Beraber yol yürümekten keyif almaktır. İlişkide de, dostlukta da, arkadaşlıkta da, beraber yol yürürken keyif alabiliyorsan eğlenceli hale getirebiliyorsan ve bunun içinde birbirine olan inanç, sevgi, aşk, bağlılık, empati yeteneği en önemlisidir. Hep biz aşk falan deriz de empatiyi hiç görmeyiz ya, en önemlisi ilişkide empatidir. Dostlukta da ilişkide de. Ona ne hissettirdiğini düşünebiliyorsan kendini oraya koyabiliyorsan, filmdeki Ömer gibi konuştum (gülüyor). Yani o zaman bazı şeyler doğru oluyor ve mutlu olabiliyorsun. Ben öyle bakıyorum.
-Genelde sevgi ve saygı deriz, empati de çok önemlidir aslında…
Ya bizde kalıp cümleler var. Aşk, geçici midir? "Evet, aşk bir süre sonra sevgiye döner" denir. Aşktan ne anladığınla alakalı. Aşk şaşırmaksa, o anki adrenalinse tabii ki geçecek. Ama aşk senin için beraber mutlu olmaksa aşk geçmeyecek. Eskiler der, "Önemli olan sevgi saygı." Evet, çok doğru.
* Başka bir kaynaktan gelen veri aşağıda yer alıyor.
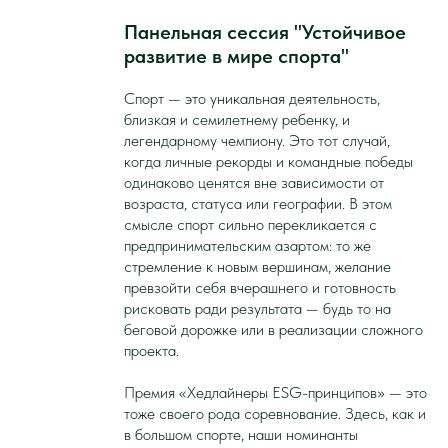
Панельная сессия "Устойчивое
развитие в мире спорта"
Спорт — это уникальная деятельность,
близкая и семилетнему ребенку, и
легендарному чемпиону. Это тот случай,
когда личные рекорды и командные победы
одинаково ценятся вне зависимости от
возраста, статуса или географии. В этом
смысле спорт сильно перекликается с
предпринимательским азартом: то же
стремление к новым вершинам, желание
превзойти себя вчерашнего и готовность
рисковать ради результата — будь то на
беговой дорожке или в реализации сложного
проекта.
Премия «Хедлайнеры ESG-принципов» — это
тоже своего рода соревнование. Здесь, как и
в большом спорте, наши номинанты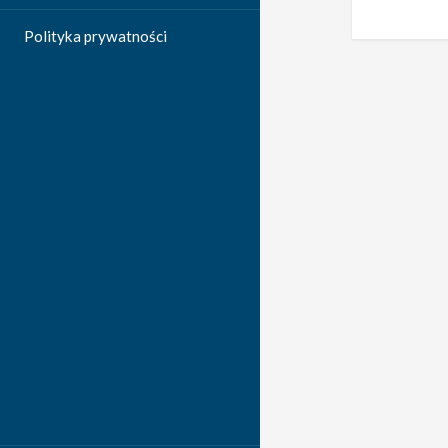
Polityka prywatności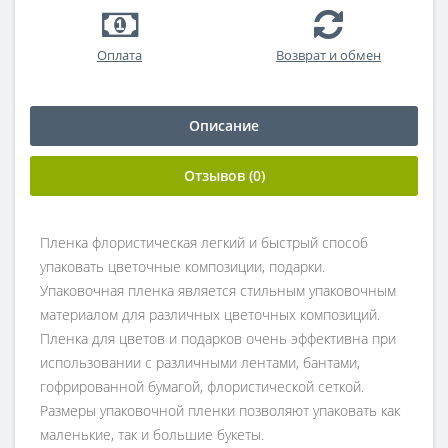
Оплата
Возврат и обмен
Описание
Отзывов (0)
Пленка флористическая легкий и быстрый способ
упаковать цветочные композиции, подарки.
Упаковочная пленка является стильным упаковочным
материалом для различных цветочных композиций.
Пленка для цветов и подарков очень эффективна при
использовании с различными лентами, бантами,
гофрированной бумагой, флористической сеткой.
Размеры упаковочной пленки позволяют упаковать как
маленькие, так и большие букеты.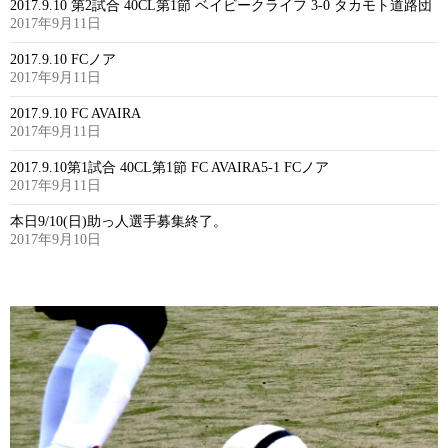
2017.9.10 第2試合 40CL第1節 ベイビークライフ 3-0 タカモト道路団
2017年9月11日
2017.9.10 FCノア
2017年9月11日
2017.9.10 FC AVAIRA
2017年9月11日
2017.9.10第1試合 40CL第1節 FC AVAIRA5-1 FCノア
2017年9月11日
本日9/10(日)助っ人選手募集終了。
2017年9月10日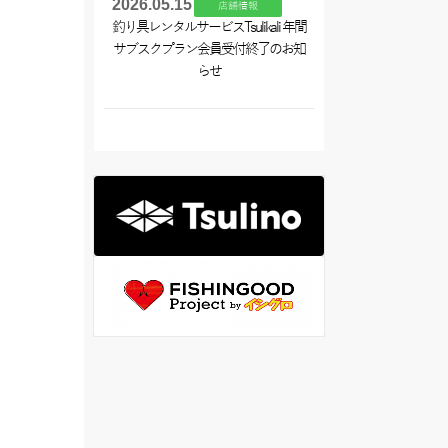
2026.05.15
店舗情報
釣り具レンタルサービスTsulikali 年間
サブスクプラン会員受付終了のお知
らせ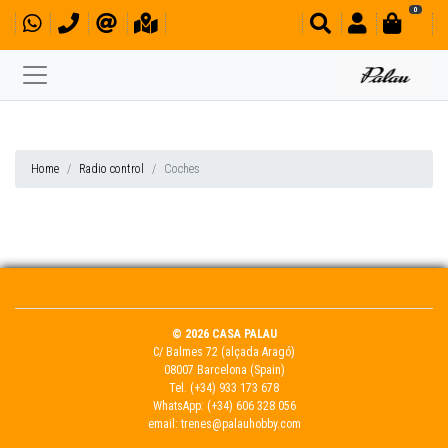
0
Home
Radio control
Coches
© 2026 CASA PALAU
C/ Balmes 72 (alçada Aragó)
08007 Barcelona (Spain)
Tel.
(+34) 933 173 678
WhatsApp:
(+34) 606 328 056
email:
trenes@palauhobby.com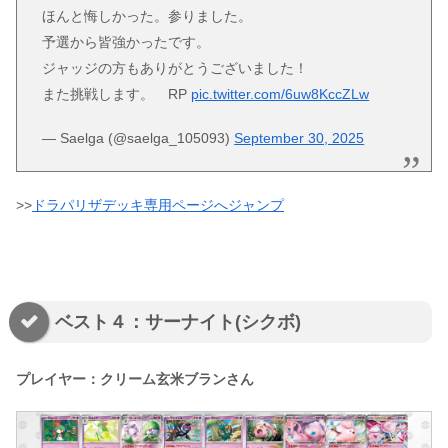
ほんと悔しかった。参りました。
予選から皆強かったです。
ジャッジの方もありがとうございました！
また挑戦します。 RP
pic.twitter.com/6uw8KccZLw
— Saelga (@saelga_105093)
September 30, 2025
>>
ドラパリザデッキ専用ページへジャンプ
ベスト４：サーナイト(シクボ)
プレイヤー：クリーム玄米ブランさん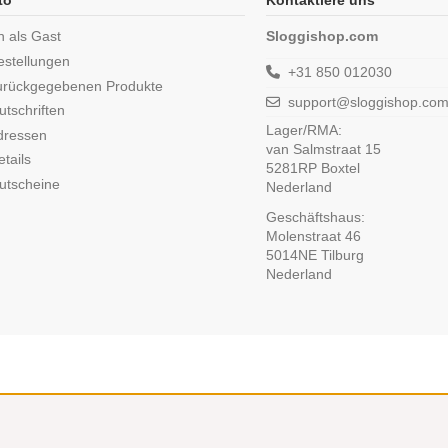
to
Kontaktiere uns
n als Gast
Sloggishop.com
estellungen
+31 850 012030
urückgegebenen Produkte
support@sloggishop.co
tschriften
Lager/RMA:
dressen
van Salmstraat 15
tails
5281RP Boxtel
utscheine
Nederland
Geschäftshaus:
Molenstraat 46
5014NE Tilburg
Nederland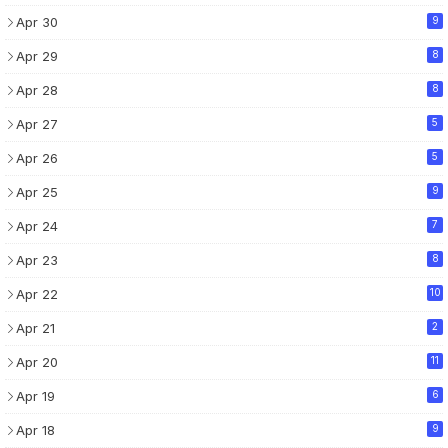
Apr 30
9
Apr 29
8
Apr 28
8
Apr 27
5
Apr 26
5
Apr 25
9
Apr 24
7
Apr 23
8
Apr 22
10
Apr 21
2
Apr 20
11
Apr 19
6
Apr 18
9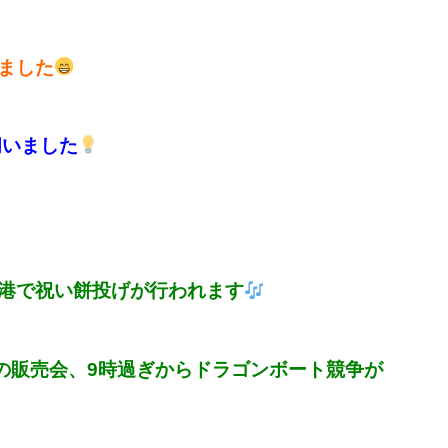
ました
伺いました
港で祝い餅投げが行われます
の販売会、9
時過ぎからドラゴンボート競争が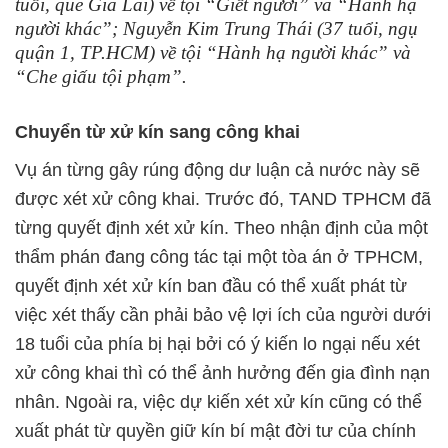
tuổi, quê Gia Lai) về tội “Giết người” và “Hành hạ
người khác”; Nguyễn Kim Trung Thái (37 tuổi, ngụ
quận 1, TP.HCM) về tội “Hành hạ người khác” và
“Che giấu tội phạm”.
Chuyển từ xử kín sang công khai
Vụ án từng gây rúng động dư luận cả nước này sẽ
được xét xử công khai. Trước đó, TAND TPHCM đã
từng quyết định xét xử kín. Theo nhận định của một
thẩm phán đang công tác tại một tòa án ở TPHCM,
quyết định xét xử kín ban đầu có thể xuất phát từ
việc xét thấy cần phải bảo vệ lợi ích của người dưới
18 tuổi của phía bị hại bởi có ý kiến lo ngại nếu xét
xử công khai thì có thể ảnh hưởng đến gia đình nạn
nhân. Ngoài ra, việc dự kiến xét xử kín cũng có thể
xuất phát từ quyền giữ kín bí mật đời tư của chính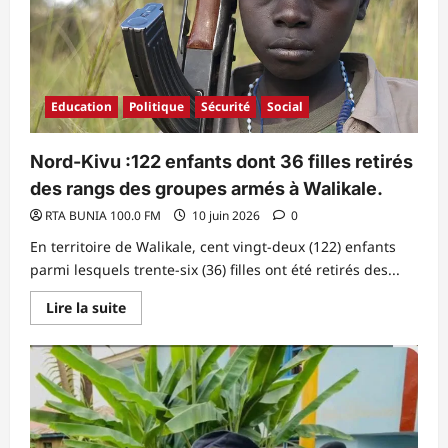
dans
le
recrutement
du
projet
THIMO.
Education
Politique
Sécurité
Social
Nord-Kivu :122 enfants dont 36 filles retirés
des rangs des groupes armés à Walikale.
RTA BUNIA 100.0 FM
10 juin 2026
0
En territoire de Walikale, cent vingt-deux (122) enfants
parmi lesquels trente-six (36) filles ont été retirés des...
En
Lire la suite
savoir
plus
sur
Nord-
Kivu
:122
enfants
dont
36
filles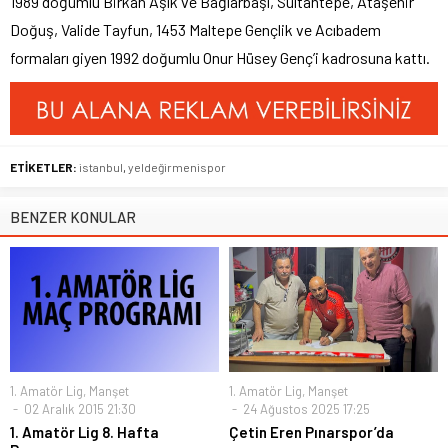
1989 doğumlu Birkan Aşık ve Bağlarbaşı, Sultantepe, Ataşehir
Doğuş, Valide Tayfun, 1453 Maltepe Gençlik ve Acıbadem
formaları giyen 1992 doğumlu Onur Hüsey Genç’i kadrosuna kattı.
ETİKETLER:
istanbul
,
yeldeğirmenispor
BENZER KONULAR
1. Amatör Lig
,
Manşet
1. Amatör Lig
,
Manşet
02 Aralık 2015 21:30
24 Ağustos 2025 17:25
1. Amatör Lig 8. Hafta
Çetin Eren Pınarspor’da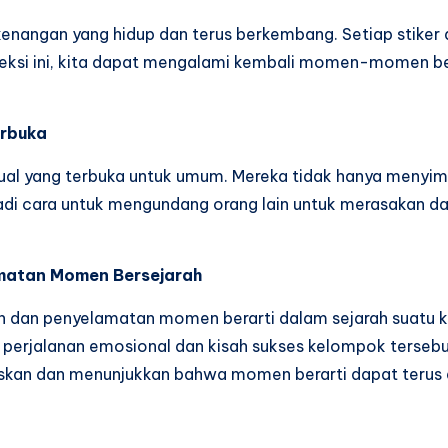
m kenangan yang hidup dan terus berkembang. Setiap stik
koleksi ini, kita dapat mengalami kembali momen-momen 
erbuka
isual yang terbuka untuk umum. Mereka tidak hanya menyi
njadi cara untuk mengundang orang lain untuk merasakan 
amatan Momen Bersejarah
n dan penyelamatan momen berarti dalam sejarah suatu k
erjalanan emosional dan kisah sukses kelompok tersebu
kan dan menunjukkan bahwa momen berarti dapat terus dik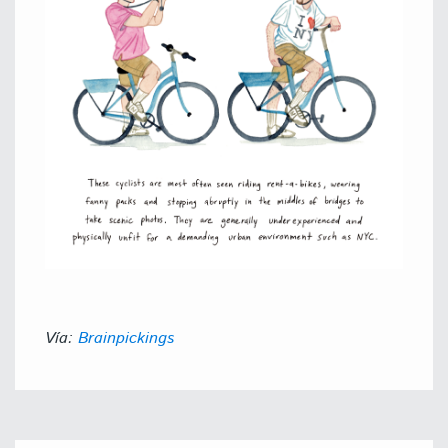
Vía:
Brainpickings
Ama işte sevgi saygı ne, içinde empati var mı yok mu? Bunlar çok kavram karmaşası oluyor. Kitabi kitabi konuşmayayım şimdi. Eskilerin söylediği şeylerin çoğu daha doğru laflardır.
-Şimdilerde 40'lı yaşlarınızın başındasınız… 20'lerindeki ve 30'larındaki Serhat'ı düşündüğünüzde, nasıl bir değişim yaşadınız sizce?
Senden daha çok duvara çarpmışımdır büyük ihtimalle. Onun için nerelerde duvar var, nasıl çarparsam nasıl az zarar görürümü biraz daha idrak ediyorsun ve ona göre adımlarını biraz daha atıyorsun yani. Belki 50 yaşıma geldiğimde röportajı yaparsak o zaman bambaşka bir şey söyleyeceğim. Şu anda bu.
KISA SORULAR
-Hayatınızdan neyi çıkarırsak geriye hiçbir şeyin kalmayacağını düşünürsünüz?
Canlı sevgisi. İnsanıyla, hayvanıyla, bitkisiyle canlı sevgisini çıkarırsan şu an yaşadığım çoğu şey anlamsız, boşa düşer.
-Çevrenizden kendiniz hakkında en sık duyduğunuz şikâyet nedir?
Eskiden şey derlerdi, ikizler burcuyum ben. "Çok değişkensin" falan derlerdi ama onu da dengeledik. Şimdi ne diyorlardır acaba? Her şeyimizden yakınıyorlardır, eksiğim yok anlamında söylemiyorum da acaba hangisini söylesem bilmiyorum. Aklıma spesifik bir şey gelmiyor şu an.
-Takıntı derecesinde bir huyunuz, bir özelliğiniz var mı?
Tiyatroda oyuna çıkmadan önce ya da kayda girmeden önce yanağımın bir tarafını kaşıdıysam diğerini de kaşırım, bunu da dengeler diye düşünürüm. Hani bir denge durumum vardır, minik minik şeylerim vardır. Kimseyi rahatsız etmeyecek şekilde dengelerim vardır yani.
-Günlük yaşantınızda totemleriniz var mıdır?
Vardır. Totemim de bana kalsın (gülüyor). Vardır ya, iyi hissettiren şeyler vardır yaptığım.
MASKELİ İNSAN SEVMİYORUM
-"Asla tahammül edemem" dediğiniz o şey?
Çok vardır ya. Riyakarlıklara falan, sahteliklere, olduğunun farklı noktasında konuşmalara falan. Çok işte diyorum ya. Ben maskeli insan sevmiyorum. Onunla alakalı biraz.
-Ağzınıza asla sürmediğiniz, "kokusuna bile tahammül edemem" dediğiniz bir yiyecek var mı?
Balık yumurtası. Onun dışında her şeyi yerim.
-Kıskanç biri misiniz?
E tabii canım herkes kıskanır. 10 üzerinden bana göre 8 kıskancımdır ama çok kıskanç bir adama göre de 1'imdir. Karşımdakinin hayatını alanını etkilemeyecek şekilde kıskancımdır ama bu karşındakine ızdıraba dönüşüyorsa o kötüdür, oralarda değilim yani.
-Cimri biri misiniz?
Yok, hiç değilim. Keşke olsam.
-En çok neye para harcarsınız?
Her şeye harcarım. Spesifik bir şey yok.